The screenplay is one of the best in the Best Screenplay category with the right balance of heavy dialogue and pregnant pauses. It works well with Gosling as he is one of those actors who has a commanding screen presence even when he is silent. My personal favourite for Best Screenplay would be between Ides of March and Margin Call however I have this niggling feeling that The Artist is going to walk away with the Oscar, as much as I don’t want it to.

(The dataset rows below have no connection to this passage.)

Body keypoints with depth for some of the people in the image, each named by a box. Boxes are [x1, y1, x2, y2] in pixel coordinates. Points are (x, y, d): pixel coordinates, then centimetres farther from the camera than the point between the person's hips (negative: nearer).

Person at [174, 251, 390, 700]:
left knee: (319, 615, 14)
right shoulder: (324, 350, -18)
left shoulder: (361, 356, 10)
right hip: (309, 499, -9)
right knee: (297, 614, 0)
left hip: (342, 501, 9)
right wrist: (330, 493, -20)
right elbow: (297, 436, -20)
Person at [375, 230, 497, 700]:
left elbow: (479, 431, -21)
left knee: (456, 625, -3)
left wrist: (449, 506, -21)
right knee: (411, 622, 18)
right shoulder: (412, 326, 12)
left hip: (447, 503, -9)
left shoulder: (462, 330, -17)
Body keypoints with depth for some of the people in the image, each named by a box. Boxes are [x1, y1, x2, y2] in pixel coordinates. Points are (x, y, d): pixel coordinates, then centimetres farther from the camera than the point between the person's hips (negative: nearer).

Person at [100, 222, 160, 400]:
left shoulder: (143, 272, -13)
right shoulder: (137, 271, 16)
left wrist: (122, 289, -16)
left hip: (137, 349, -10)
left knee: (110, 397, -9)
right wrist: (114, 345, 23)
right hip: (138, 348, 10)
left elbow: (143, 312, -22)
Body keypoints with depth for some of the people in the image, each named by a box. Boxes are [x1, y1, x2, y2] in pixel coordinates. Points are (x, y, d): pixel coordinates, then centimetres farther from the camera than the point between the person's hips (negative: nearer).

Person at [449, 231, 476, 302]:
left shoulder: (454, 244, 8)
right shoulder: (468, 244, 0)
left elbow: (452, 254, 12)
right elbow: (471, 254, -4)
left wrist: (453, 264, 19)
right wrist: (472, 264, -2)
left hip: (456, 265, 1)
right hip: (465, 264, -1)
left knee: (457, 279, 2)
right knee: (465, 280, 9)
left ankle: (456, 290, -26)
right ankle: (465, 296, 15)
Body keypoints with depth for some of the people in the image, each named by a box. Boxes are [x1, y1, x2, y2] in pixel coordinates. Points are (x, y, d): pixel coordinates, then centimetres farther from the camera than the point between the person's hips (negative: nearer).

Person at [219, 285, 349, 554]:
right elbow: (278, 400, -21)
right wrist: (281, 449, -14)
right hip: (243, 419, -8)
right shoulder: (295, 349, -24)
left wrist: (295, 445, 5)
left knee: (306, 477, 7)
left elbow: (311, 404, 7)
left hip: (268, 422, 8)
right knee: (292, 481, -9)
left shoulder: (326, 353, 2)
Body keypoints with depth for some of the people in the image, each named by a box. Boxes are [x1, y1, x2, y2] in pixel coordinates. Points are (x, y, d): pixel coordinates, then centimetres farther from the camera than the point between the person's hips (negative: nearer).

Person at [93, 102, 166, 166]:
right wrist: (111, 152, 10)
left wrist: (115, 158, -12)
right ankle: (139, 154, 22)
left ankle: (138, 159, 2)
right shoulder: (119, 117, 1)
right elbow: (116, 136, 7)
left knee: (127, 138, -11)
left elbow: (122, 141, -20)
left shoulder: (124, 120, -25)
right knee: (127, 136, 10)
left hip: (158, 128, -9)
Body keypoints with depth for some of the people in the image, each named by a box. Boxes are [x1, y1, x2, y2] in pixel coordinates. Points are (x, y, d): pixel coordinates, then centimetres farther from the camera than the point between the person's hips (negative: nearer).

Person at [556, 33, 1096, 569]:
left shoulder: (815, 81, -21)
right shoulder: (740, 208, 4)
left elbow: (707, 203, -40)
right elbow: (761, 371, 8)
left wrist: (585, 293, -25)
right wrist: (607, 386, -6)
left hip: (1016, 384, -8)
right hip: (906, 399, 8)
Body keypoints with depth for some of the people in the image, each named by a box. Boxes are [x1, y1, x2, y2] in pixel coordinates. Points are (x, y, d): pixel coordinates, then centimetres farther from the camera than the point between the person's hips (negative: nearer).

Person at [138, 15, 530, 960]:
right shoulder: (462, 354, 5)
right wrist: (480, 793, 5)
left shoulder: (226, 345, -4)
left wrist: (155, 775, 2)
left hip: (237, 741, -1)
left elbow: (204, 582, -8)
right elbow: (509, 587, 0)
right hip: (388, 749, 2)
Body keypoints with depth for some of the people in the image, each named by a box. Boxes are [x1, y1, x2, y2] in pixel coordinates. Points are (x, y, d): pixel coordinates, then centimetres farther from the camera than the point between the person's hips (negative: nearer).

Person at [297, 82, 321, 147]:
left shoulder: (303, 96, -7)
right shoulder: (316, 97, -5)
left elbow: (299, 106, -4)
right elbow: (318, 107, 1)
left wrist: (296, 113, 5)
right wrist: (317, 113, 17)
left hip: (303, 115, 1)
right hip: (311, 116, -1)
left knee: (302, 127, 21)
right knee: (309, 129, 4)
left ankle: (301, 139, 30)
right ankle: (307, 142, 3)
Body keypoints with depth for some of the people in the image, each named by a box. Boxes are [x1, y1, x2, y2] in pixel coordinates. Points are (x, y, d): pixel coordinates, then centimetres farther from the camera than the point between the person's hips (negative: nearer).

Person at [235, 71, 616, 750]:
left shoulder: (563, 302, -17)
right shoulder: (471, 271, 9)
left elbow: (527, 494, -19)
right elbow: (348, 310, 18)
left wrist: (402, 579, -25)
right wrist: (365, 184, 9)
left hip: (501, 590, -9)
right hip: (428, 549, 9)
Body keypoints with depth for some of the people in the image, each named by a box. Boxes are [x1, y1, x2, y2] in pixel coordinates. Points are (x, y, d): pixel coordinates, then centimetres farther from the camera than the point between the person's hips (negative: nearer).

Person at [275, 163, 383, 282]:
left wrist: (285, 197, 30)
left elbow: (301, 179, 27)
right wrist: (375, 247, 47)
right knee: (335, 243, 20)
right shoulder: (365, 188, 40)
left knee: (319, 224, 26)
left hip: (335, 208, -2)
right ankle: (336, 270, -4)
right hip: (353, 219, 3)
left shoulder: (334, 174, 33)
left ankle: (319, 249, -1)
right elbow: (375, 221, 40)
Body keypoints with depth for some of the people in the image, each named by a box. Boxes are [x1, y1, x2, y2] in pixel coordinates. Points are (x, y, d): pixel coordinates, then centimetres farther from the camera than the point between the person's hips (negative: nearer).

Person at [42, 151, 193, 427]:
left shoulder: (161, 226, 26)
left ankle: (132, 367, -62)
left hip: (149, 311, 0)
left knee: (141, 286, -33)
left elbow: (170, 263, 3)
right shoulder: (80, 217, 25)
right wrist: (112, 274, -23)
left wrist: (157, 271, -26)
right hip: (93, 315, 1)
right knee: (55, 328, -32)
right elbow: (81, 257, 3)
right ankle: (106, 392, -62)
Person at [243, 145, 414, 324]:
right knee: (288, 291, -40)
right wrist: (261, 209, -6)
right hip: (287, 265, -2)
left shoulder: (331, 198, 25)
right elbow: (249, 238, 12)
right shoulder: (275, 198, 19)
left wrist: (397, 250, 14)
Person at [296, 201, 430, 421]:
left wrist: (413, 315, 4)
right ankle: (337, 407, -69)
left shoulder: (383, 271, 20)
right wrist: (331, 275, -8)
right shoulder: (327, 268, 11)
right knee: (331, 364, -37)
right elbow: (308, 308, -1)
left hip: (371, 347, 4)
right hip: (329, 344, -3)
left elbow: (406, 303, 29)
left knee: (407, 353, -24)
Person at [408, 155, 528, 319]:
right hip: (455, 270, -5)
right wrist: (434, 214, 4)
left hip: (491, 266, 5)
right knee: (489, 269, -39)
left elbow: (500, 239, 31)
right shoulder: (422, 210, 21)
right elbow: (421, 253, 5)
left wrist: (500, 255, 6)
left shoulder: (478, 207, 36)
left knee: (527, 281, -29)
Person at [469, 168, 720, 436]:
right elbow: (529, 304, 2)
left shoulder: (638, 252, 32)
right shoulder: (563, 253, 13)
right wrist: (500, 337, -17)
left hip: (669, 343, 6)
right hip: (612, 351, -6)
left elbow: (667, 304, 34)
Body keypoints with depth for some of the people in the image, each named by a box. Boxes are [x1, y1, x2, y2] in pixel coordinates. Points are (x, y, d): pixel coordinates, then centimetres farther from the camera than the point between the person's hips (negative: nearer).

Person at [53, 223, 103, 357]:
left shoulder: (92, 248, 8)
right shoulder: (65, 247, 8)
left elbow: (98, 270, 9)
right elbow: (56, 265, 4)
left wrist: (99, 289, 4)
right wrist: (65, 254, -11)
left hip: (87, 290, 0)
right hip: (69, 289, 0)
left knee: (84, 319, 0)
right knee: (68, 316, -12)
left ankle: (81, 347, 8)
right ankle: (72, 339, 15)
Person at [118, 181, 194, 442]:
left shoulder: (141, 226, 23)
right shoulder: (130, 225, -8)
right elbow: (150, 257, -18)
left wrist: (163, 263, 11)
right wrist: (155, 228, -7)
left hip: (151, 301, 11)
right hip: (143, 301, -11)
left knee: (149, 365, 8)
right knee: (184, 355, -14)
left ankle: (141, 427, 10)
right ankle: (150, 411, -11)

Philip Seymour Hoffman and Paul Giamatti are equally unsavory as the campaign managers of opposing politicians. The film is actually fairly sordid what with adultery, unwanted pregnancy, suicide and of course blackmail, but Clooney presents them in such a way that you kind of just accept them as they happen. Gosling’s transformation from a slightly naive and idealistic campaign member to an extremely savvy politico is pretty subtle but it works. In a way every one of the male characters demonstrate the old adage that power corrupts but I think it is most evident in Ryan Gosling’s Stephen who goes from truly believing in Morris’ (Clooney) campaign to moving his way up the ladder through blackmail.